Non-Response Policy in L.A. Can Go Into Effect in 60 Days

LOS ANGELES

The Los Angeles Police Department expects to stop responding to unverified burglar alarms in 60 days after a new policy pushed by Chief William Bratton survived a City Council veto effort Jan. 29.

Bratton has called the policy—which would require verification of an alarm by a person or video before police respond, and was approved in early January by the Los Angeles Police Commission—an important step in his effort to make the police department more efficient and effective. “The 15% of the patrol resources we now spend chasing false alarms … that 15% of officer activity could be focused in the parks, in the schoolyards, on the streets – prioritized, focused patrols in areas where we know we have problems,” Bratton said, according to an article in the Los Angeles Times.

Police Commission Executive Director Joe Gunn said there are so many false alarms now that the calls are given low priority, meaning that officers often take 45 minutes or more to respond. Under the new policy, once a call is verified, the police will respond with a high priority, arriving in 10 minutes or less, Gunn said.

The move has been vigorously opposed by alarm companies, homeowners groups and some council members. Opponents argued that it would leave owners of homes with alarms vulnerable to criminals.

Still, at the Jan. 28 council meeting, those seeking to veto the policy could muster only eight votes, when 10 were needed. Six members, including the council president, supported the policy, the article stated.

At this point, the city council can legally vote again on the issue by Feb. 4, but Bratton and key council members said they do not believe that the votes required to scuttle the policy will materialize.

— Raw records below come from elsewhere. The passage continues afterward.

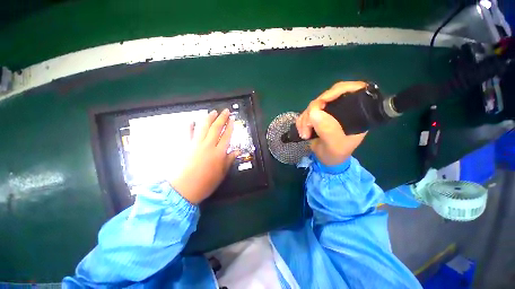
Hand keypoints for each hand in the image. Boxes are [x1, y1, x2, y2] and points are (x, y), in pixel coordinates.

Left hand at [170, 109, 239, 203]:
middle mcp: (208, 145)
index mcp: (219, 153)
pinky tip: (191, 120)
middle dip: (222, 118)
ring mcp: (195, 144)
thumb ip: (229, 160)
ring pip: (203, 127)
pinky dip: (189, 126)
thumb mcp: (222, 173)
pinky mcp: (185, 146)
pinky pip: (187, 133)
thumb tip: (237, 151)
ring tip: (213, 112)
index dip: (230, 127)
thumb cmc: (206, 183)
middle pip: (216, 128)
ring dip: (209, 118)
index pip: (226, 136)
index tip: (232, 120)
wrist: (184, 189)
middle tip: (225, 111)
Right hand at [296, 81, 367, 165]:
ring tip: (304, 134)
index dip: (336, 91)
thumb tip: (314, 112)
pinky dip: (301, 121)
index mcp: (356, 113)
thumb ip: (328, 130)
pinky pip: (306, 113)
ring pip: (313, 106)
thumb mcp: (335, 146)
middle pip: (326, 97)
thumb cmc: (336, 154)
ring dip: (305, 119)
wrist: (326, 160)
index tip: (321, 101)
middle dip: (313, 111)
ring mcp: (328, 112)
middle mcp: (342, 109)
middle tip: (307, 127)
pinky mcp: (317, 116)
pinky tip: (302, 132)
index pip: (352, 90)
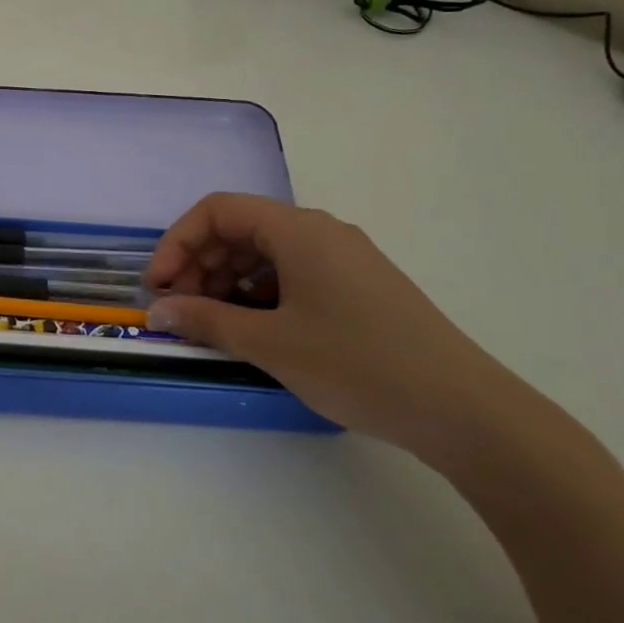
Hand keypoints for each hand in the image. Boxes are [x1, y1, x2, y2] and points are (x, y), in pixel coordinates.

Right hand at [143, 194, 537, 463]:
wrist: (466, 411)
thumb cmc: (358, 364)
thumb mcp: (271, 344)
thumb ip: (206, 321)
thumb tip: (158, 312)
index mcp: (298, 230)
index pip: (217, 211)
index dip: (177, 243)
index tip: (158, 287)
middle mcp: (320, 232)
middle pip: (239, 229)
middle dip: (198, 264)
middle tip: (178, 309)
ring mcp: (342, 259)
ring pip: (264, 253)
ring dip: (225, 281)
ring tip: (209, 323)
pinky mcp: (357, 287)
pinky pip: (291, 273)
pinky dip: (258, 293)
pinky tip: (251, 329)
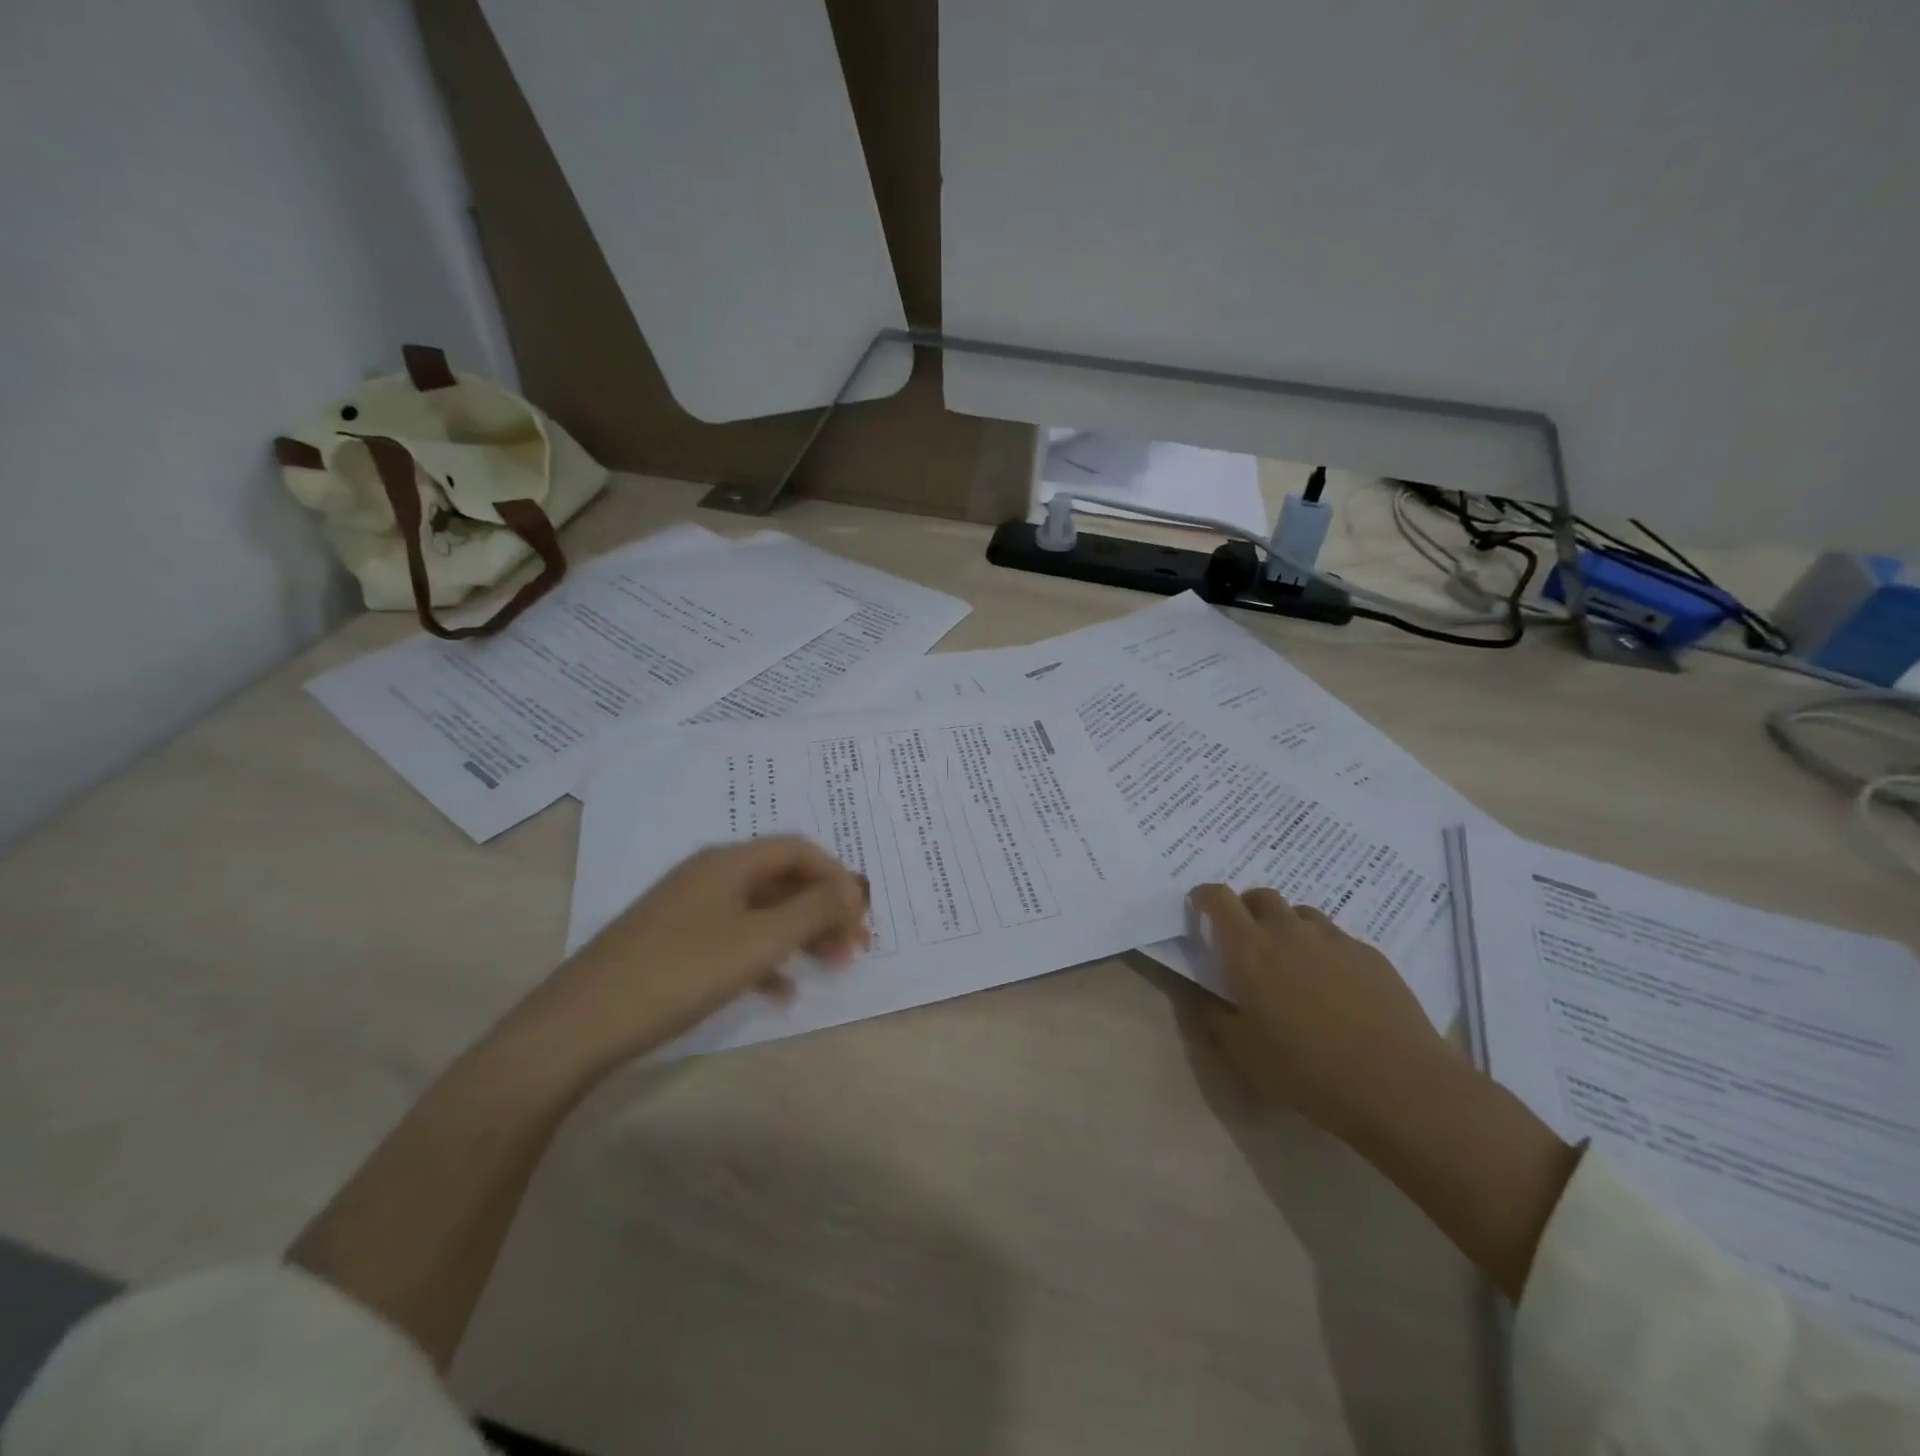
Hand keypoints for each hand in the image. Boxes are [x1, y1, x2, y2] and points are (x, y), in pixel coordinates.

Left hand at [530, 837, 870, 1071]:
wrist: (581, 1023)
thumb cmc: (681, 972)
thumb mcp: (759, 941)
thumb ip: (813, 911)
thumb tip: (854, 888)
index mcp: (730, 862)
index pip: (799, 849)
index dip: (837, 876)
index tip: (862, 915)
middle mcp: (710, 875)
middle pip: (782, 880)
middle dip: (824, 909)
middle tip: (855, 947)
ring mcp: (689, 909)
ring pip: (761, 912)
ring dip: (800, 935)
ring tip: (830, 968)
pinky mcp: (674, 943)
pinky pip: (734, 939)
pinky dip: (765, 959)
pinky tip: (781, 993)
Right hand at [1189, 883, 1451, 1138]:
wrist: (1398, 1085)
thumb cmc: (1306, 1070)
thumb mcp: (1243, 1053)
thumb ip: (1217, 1017)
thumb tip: (1208, 998)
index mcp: (1249, 949)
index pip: (1219, 899)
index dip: (1205, 896)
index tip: (1199, 905)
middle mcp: (1289, 932)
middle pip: (1262, 896)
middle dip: (1247, 908)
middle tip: (1246, 937)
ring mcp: (1334, 940)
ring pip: (1302, 914)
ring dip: (1287, 926)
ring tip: (1292, 961)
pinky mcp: (1370, 955)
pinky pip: (1337, 939)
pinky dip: (1324, 950)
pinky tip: (1334, 986)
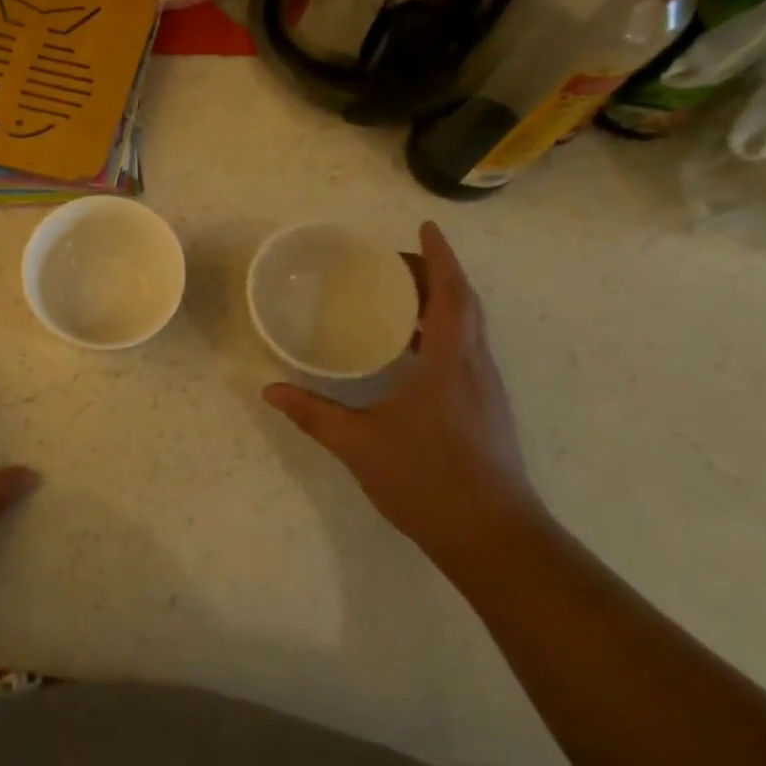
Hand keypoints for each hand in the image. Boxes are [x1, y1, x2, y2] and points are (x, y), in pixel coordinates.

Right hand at [263, 222, 547, 577]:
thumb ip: (313, 413)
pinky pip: (465, 352)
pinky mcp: (485, 411)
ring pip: (469, 329)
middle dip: (436, 273)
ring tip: (398, 297)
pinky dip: (442, 333)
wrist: (494, 539)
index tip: (427, 226)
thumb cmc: (428, 481)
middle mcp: (475, 367)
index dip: (441, 256)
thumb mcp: (358, 444)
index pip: (451, 294)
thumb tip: (270, 390)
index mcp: (449, 363)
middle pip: (464, 304)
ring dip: (441, 302)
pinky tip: (411, 353)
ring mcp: (485, 390)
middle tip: (394, 262)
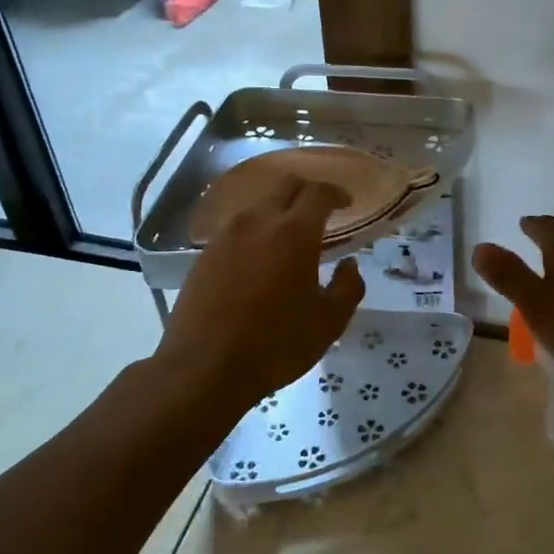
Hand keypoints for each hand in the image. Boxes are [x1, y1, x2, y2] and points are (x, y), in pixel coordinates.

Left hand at [157, 173, 364, 413]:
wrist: (205, 367)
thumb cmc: (276, 344)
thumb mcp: (329, 322)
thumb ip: (348, 287)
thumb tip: (349, 265)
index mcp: (293, 232)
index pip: (318, 193)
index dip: (336, 193)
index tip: (346, 203)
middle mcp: (257, 222)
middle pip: (285, 186)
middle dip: (307, 191)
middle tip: (321, 211)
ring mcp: (226, 235)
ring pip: (258, 206)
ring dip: (278, 211)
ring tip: (289, 236)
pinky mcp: (204, 254)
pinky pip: (237, 228)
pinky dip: (255, 231)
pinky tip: (259, 257)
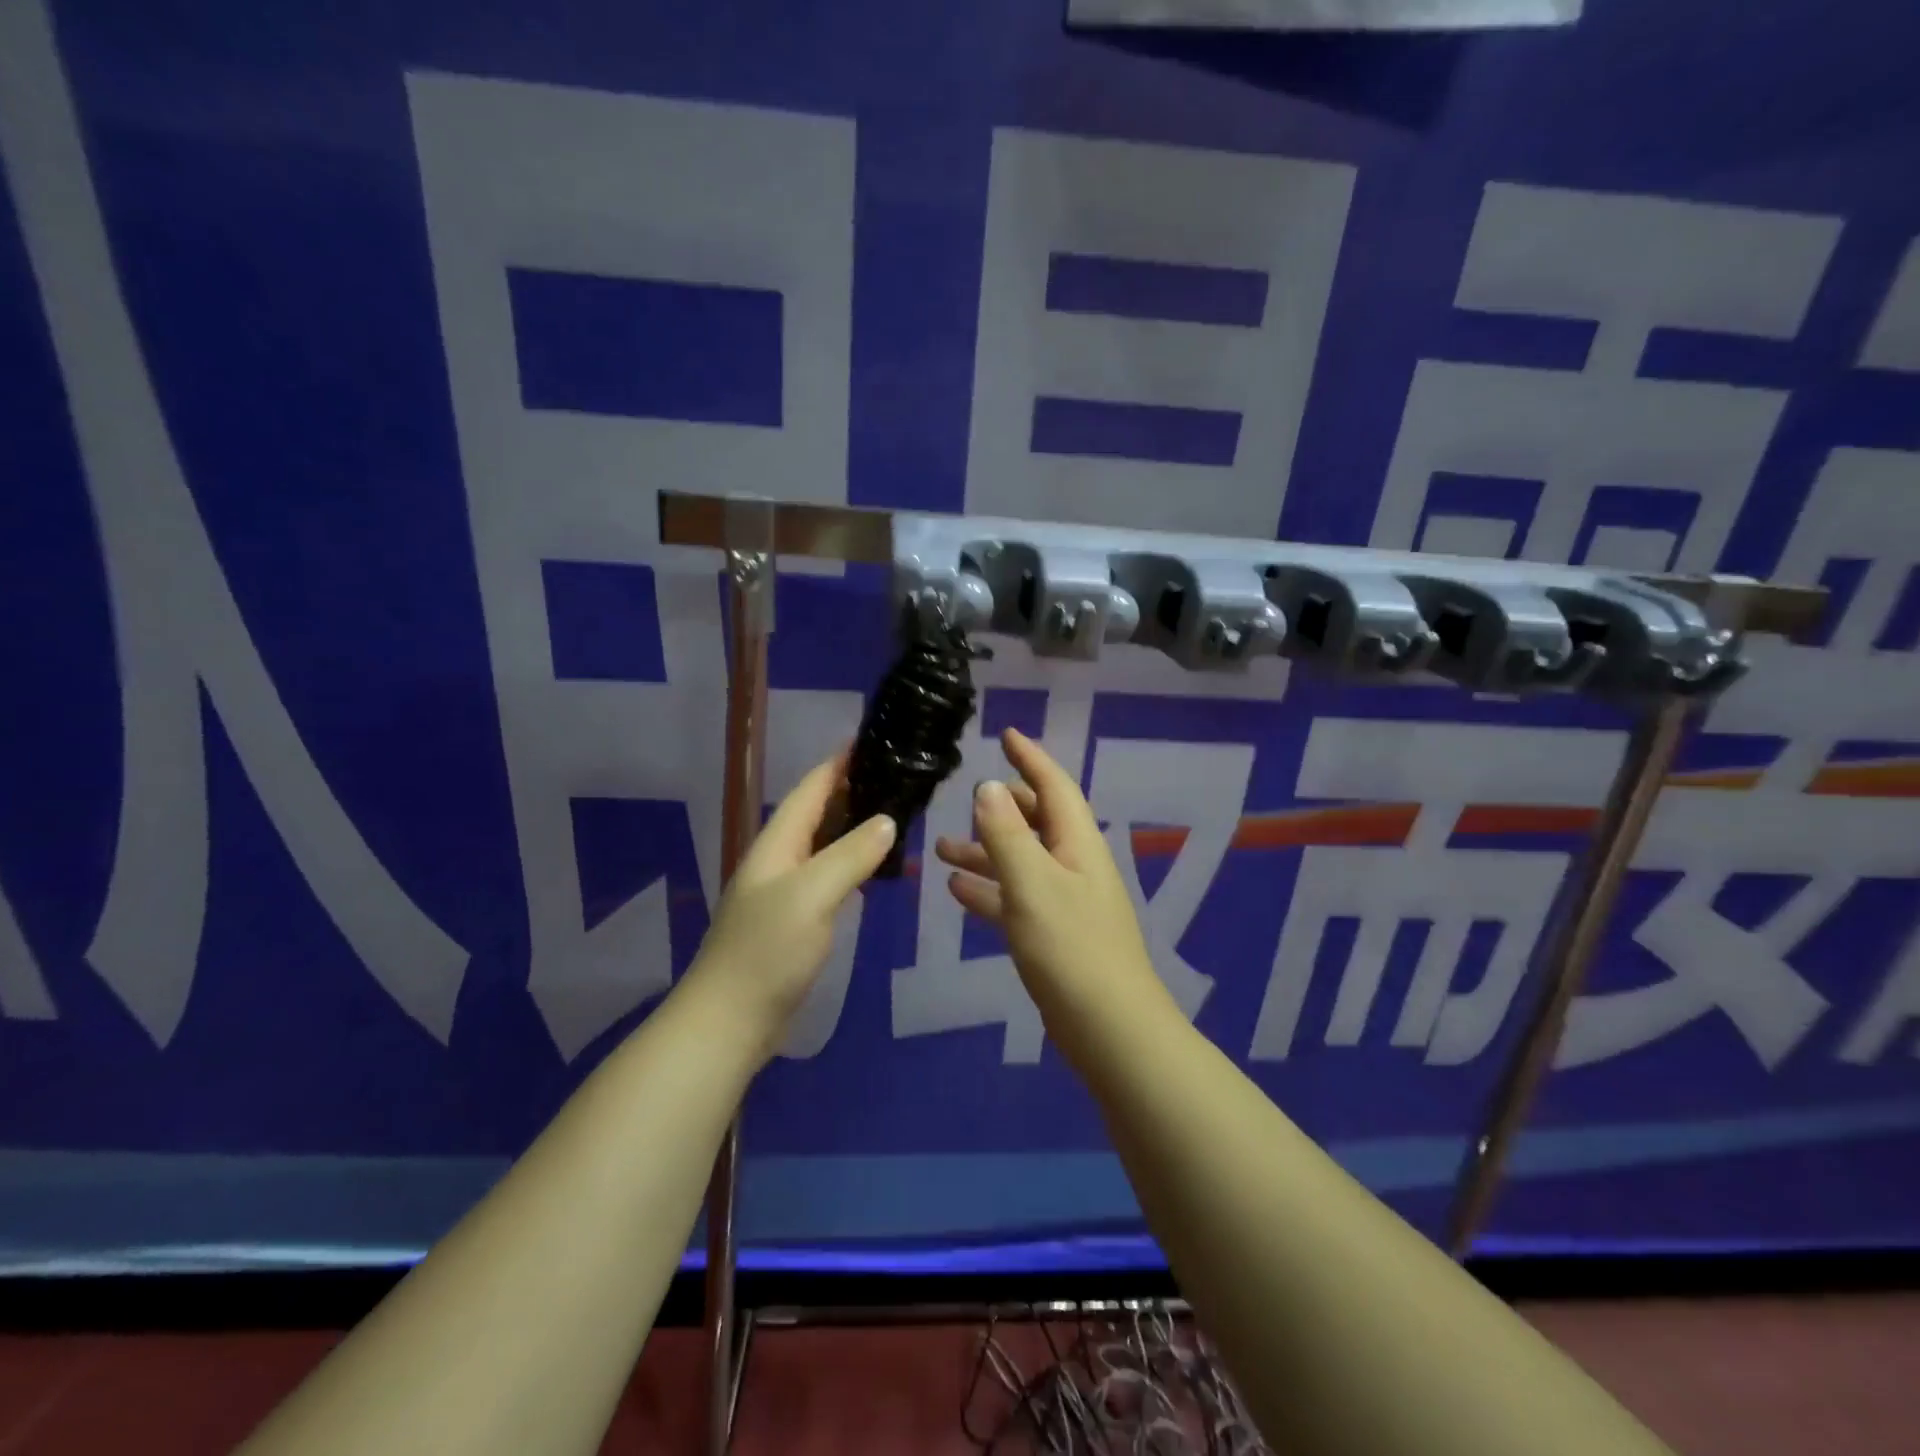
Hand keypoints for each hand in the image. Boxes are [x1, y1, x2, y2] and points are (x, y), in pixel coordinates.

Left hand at [683, 751, 896, 1059]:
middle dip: (852, 789)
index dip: (839, 762)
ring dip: (855, 825)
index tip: (873, 740)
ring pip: (824, 844)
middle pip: (817, 812)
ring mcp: (785, 891)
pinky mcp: (795, 920)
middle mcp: (779, 859)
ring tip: (896, 812)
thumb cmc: (768, 950)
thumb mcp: (812, 895)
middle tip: (898, 776)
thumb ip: (850, 855)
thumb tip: (887, 821)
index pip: (811, 789)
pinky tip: (875, 866)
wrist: (730, 1020)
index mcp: (777, 844)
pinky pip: (829, 876)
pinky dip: (853, 862)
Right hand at [935, 728, 1171, 1038]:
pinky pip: (1016, 898)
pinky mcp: (1053, 934)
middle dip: (1003, 807)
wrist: (1109, 1027)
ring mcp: (1065, 901)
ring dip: (985, 852)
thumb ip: (1006, 834)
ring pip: (1021, 861)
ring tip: (941, 848)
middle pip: (1038, 821)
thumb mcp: (1032, 883)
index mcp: (1077, 843)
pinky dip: (989, 890)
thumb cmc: (1070, 947)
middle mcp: (1074, 864)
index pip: (1054, 786)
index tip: (1006, 734)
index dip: (1031, 757)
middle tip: (968, 797)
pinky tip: (957, 891)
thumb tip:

The council action came after the Police Commission agreed to delay implementing the policy for 60 days to allow a task force to look at alternatives that might reduce the number of false alarms.

If the policy is not vetoed by Feb. 4, and if the Police Commission decides not to adopt the task force recommendations, it will automatically take effect 60 days from Jan. 28, without the council being able to intervene again, according to council rules.

Councilwoman Janice Hahn, who led the fight for the veto, while her brother, Mayor James Hahn, supports the chief’s policy, called on the Police Commission to schedule the policy for a second vote after the task force submits its recommendations. A second commission vote would allow the council to again exercise its veto powers.

However, Police Commission President Rick Caruso said he will not schedule a second vote on the policy and that he and his fellow commissioners plan to stand firm on the policy. “We’re not going to change our policy or our votes,” Caruso said, according to the article. “We are going to move ahead on it.”

If the City Council overturns the policy and sends it back to the commission, “we would send it back [to them] again without any changes,” Caruso said. At the same time, Caruso said, the 60-day delay was appropriate to give residents more notification of the change, educate the public about the policy and properly train officers, something that the department was planning to do anyway.

Howard Sunkin, a lobbyist for the alarm industry, said the vote to create a task force was “a clear message that the public needs to be consulted before a final policy is developed.”

“The alarm industry is grateful for that,” he said.

Council members have received hundreds of phone calls, faxes, e-mails and letters from constituents – some rallied by the alarm industry and their lobbyists – to oppose the policy.

The compromise approved by the council will create a task force within 10 days that will be made up of representatives of the LAPD, the alarm industry, neighborhood councils, citizen police advisory boards and city officials. City Councilwoman Cindy Miscikowski said she sees the task force’s role as working out ways to verify that alarms are genuine.